The small format also allows, in some cases, greater detachment and surrender to experimentation. On visits to the studios, it is not uncommon to come across miniatures that point to new chapters to come, like small cracks produced in the lexicon of artists. Unlike larger formats, the small one invites the hand to exercise error, that is, to trace and envision new paths within the research; it is the small as a sketch and a project, an authorized bet on the unknown. In another way, such freedom also brings us closer to children’s playfulness, connecting us to the imagination of toys, doll houses and small pieces of board games, and which, in turn, mentions everything that does not necessarily want to be official, passing unnoticed among suitcases, pockets, wallets, boxes, bottles overboard, messenger crows and carrier pigeons.

 

But there are few or no rules here – let us remember that something fundamental to contemporary artistic practices is precisely their impropriety and, therefore, it is up to us the sensitivity to dispute the improper in the transit between the collective and the particular, without further generalizations.
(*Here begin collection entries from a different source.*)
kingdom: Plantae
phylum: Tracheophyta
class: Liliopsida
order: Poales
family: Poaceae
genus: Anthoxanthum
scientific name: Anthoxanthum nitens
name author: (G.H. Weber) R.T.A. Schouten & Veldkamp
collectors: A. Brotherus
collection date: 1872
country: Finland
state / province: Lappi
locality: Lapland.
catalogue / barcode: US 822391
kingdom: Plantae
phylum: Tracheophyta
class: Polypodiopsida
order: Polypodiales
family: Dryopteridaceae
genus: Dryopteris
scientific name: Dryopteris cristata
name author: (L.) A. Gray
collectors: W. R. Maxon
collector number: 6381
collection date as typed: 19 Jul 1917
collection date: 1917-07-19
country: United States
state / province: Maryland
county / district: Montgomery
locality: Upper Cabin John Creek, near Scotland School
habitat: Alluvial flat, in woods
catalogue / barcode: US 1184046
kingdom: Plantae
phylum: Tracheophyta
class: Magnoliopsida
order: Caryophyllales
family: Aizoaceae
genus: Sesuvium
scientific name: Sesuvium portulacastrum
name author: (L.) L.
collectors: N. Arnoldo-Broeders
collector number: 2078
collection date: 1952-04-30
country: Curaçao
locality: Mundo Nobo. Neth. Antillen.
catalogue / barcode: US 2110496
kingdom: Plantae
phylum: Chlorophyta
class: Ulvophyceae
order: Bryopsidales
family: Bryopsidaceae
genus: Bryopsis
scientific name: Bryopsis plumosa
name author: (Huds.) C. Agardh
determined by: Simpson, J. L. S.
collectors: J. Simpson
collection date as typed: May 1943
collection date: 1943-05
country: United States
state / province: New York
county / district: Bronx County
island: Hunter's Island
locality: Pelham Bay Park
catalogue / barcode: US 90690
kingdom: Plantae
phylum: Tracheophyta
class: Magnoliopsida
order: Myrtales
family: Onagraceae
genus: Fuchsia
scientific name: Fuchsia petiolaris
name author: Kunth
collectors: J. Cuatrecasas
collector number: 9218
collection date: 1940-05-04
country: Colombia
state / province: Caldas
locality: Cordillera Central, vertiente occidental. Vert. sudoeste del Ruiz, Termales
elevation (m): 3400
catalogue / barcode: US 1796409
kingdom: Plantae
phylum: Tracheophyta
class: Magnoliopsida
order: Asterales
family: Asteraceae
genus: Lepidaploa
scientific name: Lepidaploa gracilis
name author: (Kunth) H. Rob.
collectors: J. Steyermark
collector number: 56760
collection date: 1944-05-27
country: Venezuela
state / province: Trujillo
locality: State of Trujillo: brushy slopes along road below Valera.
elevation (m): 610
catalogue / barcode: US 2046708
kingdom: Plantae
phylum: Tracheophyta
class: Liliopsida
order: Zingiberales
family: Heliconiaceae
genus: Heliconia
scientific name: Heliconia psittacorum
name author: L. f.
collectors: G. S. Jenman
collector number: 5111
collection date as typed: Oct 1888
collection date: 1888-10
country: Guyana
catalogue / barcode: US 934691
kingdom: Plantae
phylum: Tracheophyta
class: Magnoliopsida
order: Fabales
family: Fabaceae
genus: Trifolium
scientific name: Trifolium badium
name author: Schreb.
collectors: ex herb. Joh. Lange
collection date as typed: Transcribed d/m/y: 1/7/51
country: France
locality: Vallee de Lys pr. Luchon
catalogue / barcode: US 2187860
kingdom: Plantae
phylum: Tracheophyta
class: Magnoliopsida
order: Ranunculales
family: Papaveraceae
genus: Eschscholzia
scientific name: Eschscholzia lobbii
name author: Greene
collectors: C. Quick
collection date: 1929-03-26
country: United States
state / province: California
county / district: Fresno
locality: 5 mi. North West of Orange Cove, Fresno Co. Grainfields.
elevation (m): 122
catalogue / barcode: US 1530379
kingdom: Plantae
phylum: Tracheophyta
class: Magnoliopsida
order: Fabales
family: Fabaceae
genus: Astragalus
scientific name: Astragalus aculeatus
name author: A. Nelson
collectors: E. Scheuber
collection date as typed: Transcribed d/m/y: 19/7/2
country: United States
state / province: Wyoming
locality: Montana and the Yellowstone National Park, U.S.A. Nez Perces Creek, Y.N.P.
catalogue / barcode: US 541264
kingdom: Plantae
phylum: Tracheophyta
If there are those who find the invitation to wander in the small, there are also, in the opposite way, those who assume such a format as a territory to exercise detail with even more fullness, controlling the path of each brush wire over the surface. Hence, we are not talking about the loose hand of the propositional draft, but the hand that cuts the jewel: the surgical hand.

 

Another confusion that must be cleared up is that the short form is, consequently, a synthetic form. In the visual field, there are small works that carry with them “immense cosmologies, sagas and epics enclosed in the dimensions of an epigram”, borrowing some words from Italo Calvino. The minimum also knows how to be noisy and ambitious, when it suits him. José Paulo Paes said that Manuel Bandeira was a “minor minorminorminorminor” poet. These little paintings that we see here are, in their own way, expansive and cosmic.

 

Finally, it is inevitable to recognize that the set that we present in this show inhabits, above all, a house, thus reinforcing the invitation to the domestic. When auroras was founded as an art space six years ago, it was with a group exhibition of “Small Paintings” that it all started. We follow exactly the same principle here. There are no narrative or thematic resources that justify the approximation of all these names. What unites them, what unites us, is the love for the little one, the desire to play with him and observe how many infinities fit in each of these fragments. We divided the set into two acts and we hope that the public can sew their own path, bumping into these strange little creatures from room to room. I reinforce that the small, in his intimacy, is what makes company possible – he often asks us for neighborhoods and groupings, the practice of being together. Here, in large numbers, the small paintings are a population of species still unknown to us, at the same time strange and nesting the house.